Reading text:
Content starts

Elaphoglossum pattersoniae

Scientific classification
- Kingdom: Plantae
- Clade: Tracheophytes
- Division: Polypodiophyta
- Class: Polypodiopsida
- Order: Polypodiales
- Suborder: Polypodiineae
- Family: Dryopteridaceae
- Genus: Elaphoglossum
- Species: E. pattersoniae
- Binomial name: Elaphoglossum pattersoniae Mickel

= Elaphoglossum pattersoniae =

- Genus: Elaphoglossum
- Species: pattersoniae
- Authority: Mickel

Species of plant

Elaphoglossum pattersoniae is a very rare species of fern that is native to Peru and Bolivia. It is very close to E. guamannianum, but is smaller in size, its blade apex is acute-obtuse, it lacks dark arachnidoid scales on its abaxial costa and has fewer blade scales. It is named after Juliet Patterson, a New York Botanical Garden collaborator.

Content ends

Records provided:
Content starts

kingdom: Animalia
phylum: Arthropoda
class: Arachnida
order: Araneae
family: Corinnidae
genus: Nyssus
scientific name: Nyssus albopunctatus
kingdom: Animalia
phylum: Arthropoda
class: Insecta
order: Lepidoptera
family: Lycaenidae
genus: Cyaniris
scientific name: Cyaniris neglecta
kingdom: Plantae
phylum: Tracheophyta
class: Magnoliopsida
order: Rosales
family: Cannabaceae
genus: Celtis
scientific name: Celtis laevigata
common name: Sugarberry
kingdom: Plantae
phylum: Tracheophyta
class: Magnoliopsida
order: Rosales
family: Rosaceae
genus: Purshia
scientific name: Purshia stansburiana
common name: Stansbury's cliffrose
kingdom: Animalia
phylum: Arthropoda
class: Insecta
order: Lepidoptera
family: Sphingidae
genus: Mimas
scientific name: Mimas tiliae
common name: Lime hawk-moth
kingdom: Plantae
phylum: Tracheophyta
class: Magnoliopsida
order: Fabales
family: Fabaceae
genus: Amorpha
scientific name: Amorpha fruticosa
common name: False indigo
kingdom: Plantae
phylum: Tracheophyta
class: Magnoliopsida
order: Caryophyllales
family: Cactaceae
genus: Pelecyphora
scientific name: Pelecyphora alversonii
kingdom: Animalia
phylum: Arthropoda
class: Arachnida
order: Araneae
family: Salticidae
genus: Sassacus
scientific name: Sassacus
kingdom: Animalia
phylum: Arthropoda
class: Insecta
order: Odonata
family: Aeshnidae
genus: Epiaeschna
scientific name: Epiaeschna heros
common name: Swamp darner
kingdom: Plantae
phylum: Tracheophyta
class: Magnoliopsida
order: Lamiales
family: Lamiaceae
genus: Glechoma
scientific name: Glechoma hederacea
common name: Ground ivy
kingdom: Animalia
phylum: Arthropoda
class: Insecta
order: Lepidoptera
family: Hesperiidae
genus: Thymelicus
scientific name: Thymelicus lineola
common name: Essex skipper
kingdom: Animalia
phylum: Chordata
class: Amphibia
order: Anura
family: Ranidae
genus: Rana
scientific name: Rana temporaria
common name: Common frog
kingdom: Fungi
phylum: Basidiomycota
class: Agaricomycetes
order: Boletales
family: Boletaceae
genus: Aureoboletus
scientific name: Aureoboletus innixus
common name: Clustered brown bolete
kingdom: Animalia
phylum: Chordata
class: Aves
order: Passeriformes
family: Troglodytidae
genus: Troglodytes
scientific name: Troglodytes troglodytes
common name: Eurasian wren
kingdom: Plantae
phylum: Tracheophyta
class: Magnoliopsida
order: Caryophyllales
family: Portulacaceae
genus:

Content ends

Directions:
A) Please extract the part of the Elaphoglossum pattersoniae text starting at "Elaphoglossum pattersoniae is" and ending at "Botanical Garden collaborator.".
B) Answer these questions from the Elaphoglossum pattersoniae text:
(i) Which family does the classification place this fern in?
(ii) In which countries is the species native?
(iii) Whom is the species named after?

Answers to the problems:
A)
Elaphoglossum pattersoniae is a very rare species of fern that is native to Peru and Bolivia. It is very close to E. guamannianum, but is smaller in size, its blade apex is acute-obtuse, it lacks dark arachnidoid scales on its abaxial costa and has fewer blade scales. It is named after Juliet Patterson, a New York Botanical Garden collaborator.

B)
(i) Dryopteridaceae
(ii) Peru and Bolivia
(iii) Juliet Patterson, a New York Botanical Garden collaborator